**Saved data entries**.
********************
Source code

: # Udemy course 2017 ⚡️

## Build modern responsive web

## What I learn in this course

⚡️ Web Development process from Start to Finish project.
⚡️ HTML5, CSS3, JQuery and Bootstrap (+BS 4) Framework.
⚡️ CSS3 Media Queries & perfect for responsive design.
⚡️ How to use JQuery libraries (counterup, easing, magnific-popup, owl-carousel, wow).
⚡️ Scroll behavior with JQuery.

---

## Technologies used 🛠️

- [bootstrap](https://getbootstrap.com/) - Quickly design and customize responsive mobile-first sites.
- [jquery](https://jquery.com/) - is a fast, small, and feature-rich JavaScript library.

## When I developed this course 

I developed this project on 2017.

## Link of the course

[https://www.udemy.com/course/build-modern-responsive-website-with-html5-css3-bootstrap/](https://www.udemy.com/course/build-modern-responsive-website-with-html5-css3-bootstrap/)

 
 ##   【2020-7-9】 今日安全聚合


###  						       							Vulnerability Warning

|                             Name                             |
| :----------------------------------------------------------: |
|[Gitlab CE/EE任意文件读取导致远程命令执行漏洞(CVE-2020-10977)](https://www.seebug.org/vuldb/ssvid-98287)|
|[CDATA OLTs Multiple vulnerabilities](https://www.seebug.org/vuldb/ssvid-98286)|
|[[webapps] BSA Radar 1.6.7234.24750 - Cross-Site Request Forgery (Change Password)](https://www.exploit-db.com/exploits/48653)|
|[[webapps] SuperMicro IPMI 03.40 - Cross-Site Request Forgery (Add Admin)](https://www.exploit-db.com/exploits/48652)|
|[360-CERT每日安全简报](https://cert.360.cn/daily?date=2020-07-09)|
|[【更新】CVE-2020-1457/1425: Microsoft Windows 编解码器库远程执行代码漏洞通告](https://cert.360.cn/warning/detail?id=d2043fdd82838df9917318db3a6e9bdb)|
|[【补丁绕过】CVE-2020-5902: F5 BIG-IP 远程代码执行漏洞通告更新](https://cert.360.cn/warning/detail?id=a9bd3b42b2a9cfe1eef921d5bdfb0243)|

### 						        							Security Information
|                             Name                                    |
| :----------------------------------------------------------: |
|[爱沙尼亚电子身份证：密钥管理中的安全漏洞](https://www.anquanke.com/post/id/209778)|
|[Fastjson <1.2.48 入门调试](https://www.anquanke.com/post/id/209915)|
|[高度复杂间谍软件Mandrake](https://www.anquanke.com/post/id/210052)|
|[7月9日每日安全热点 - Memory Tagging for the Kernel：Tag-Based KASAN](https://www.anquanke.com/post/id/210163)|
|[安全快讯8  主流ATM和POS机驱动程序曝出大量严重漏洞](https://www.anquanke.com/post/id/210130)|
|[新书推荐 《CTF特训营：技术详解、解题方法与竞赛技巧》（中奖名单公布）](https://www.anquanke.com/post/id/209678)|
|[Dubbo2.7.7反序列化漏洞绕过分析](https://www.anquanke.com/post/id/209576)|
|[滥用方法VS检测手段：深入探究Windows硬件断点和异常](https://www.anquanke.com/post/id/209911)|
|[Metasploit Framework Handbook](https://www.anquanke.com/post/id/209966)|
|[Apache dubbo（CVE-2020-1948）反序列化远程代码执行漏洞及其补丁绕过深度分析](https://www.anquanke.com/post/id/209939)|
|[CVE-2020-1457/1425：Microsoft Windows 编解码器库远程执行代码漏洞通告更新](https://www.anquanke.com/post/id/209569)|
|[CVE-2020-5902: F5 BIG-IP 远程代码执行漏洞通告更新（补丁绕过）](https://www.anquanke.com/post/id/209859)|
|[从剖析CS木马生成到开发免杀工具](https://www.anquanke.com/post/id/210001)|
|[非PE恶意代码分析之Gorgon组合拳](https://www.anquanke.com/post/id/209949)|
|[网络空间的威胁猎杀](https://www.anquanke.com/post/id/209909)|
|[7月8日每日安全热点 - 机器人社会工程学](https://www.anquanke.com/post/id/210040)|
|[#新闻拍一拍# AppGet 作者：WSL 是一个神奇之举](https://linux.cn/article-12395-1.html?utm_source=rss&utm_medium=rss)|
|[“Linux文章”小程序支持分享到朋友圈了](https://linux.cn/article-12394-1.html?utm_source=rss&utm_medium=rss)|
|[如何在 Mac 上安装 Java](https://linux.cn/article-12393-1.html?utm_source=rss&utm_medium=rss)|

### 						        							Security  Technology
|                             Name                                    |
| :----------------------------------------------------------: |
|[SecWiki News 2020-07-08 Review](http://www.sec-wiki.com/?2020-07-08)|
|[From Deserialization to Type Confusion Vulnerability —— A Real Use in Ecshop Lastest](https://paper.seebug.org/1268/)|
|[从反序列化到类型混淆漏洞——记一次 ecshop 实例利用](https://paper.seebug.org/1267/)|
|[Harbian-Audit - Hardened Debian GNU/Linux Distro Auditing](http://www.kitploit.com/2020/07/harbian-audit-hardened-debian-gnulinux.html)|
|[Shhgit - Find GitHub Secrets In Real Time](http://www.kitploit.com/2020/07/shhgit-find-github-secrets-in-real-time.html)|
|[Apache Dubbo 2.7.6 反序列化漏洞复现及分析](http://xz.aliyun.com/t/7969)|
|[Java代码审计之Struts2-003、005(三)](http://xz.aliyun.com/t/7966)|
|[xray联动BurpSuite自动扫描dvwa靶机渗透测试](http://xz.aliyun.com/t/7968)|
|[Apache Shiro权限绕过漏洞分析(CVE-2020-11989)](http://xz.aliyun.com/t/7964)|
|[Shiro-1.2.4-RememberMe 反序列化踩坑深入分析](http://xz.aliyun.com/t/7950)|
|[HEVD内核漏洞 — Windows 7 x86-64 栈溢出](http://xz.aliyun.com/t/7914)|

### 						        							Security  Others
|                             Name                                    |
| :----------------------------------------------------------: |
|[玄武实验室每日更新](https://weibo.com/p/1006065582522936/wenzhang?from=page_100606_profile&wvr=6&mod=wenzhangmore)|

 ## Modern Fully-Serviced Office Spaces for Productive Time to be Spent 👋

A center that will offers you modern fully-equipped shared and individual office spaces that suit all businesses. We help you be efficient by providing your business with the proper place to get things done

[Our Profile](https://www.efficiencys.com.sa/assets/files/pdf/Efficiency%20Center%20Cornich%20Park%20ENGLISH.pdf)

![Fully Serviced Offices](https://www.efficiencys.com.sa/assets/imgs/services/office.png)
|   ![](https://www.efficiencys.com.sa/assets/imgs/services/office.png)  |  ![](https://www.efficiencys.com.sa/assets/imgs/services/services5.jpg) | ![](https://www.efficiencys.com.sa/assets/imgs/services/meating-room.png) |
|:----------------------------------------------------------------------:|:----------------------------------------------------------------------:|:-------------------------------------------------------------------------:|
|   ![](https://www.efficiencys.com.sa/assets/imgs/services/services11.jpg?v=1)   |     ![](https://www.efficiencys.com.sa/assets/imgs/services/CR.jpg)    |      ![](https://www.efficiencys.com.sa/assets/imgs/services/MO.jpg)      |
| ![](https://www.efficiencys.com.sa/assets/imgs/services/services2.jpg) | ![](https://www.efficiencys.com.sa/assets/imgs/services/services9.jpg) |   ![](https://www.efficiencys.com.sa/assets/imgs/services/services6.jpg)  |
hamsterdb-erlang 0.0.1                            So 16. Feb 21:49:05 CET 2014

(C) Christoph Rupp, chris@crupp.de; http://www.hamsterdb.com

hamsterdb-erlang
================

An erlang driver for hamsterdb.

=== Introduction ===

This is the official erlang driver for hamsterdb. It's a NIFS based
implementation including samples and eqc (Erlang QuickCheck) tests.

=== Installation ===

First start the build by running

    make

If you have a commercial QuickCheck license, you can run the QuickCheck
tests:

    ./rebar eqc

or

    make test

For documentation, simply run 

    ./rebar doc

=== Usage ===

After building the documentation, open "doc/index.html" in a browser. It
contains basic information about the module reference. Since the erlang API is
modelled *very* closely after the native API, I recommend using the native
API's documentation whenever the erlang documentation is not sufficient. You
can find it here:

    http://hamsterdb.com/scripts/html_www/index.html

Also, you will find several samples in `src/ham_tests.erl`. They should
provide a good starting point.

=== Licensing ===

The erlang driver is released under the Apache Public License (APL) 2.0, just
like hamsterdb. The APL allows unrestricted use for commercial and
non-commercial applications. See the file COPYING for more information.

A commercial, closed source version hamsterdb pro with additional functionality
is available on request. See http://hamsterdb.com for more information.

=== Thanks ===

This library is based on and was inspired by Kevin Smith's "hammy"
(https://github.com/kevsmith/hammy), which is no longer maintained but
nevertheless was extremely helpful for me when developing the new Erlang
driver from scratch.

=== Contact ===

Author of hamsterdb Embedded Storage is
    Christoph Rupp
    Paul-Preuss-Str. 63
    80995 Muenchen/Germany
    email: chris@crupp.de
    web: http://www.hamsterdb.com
********************
**What to produce**. Please update the data from its first line through the line containing "## Link of the course" by changing "Technologies used" to "Tools used", keeping everything else the same.

**Expected answer**.
Source code

: # Udemy course 2017 ⚡️

## Build modern responsive web

## What I learn in this course

⚡️ Web Development process from Start to Finish project.
⚡️ HTML5, CSS3, JQuery and Bootstrap (+BS 4) Framework.
⚡️ CSS3 Media Queries & perfect for responsive design.
⚡️ How to use JQuery libraries (counterup, easing, magnific-popup, owl-carousel, wow).
⚡️ Scroll behavior with JQuery.

---

## Tools used 🛠️

- [bootstrap](https://getbootstrap.com/) - Quickly design and customize responsive mobile-first sites.
- [jquery](https://jquery.com/) - is a fast, small, and feature-rich JavaScript library.

## When I developed this course 

I developed this project on 2017.

## Link of the course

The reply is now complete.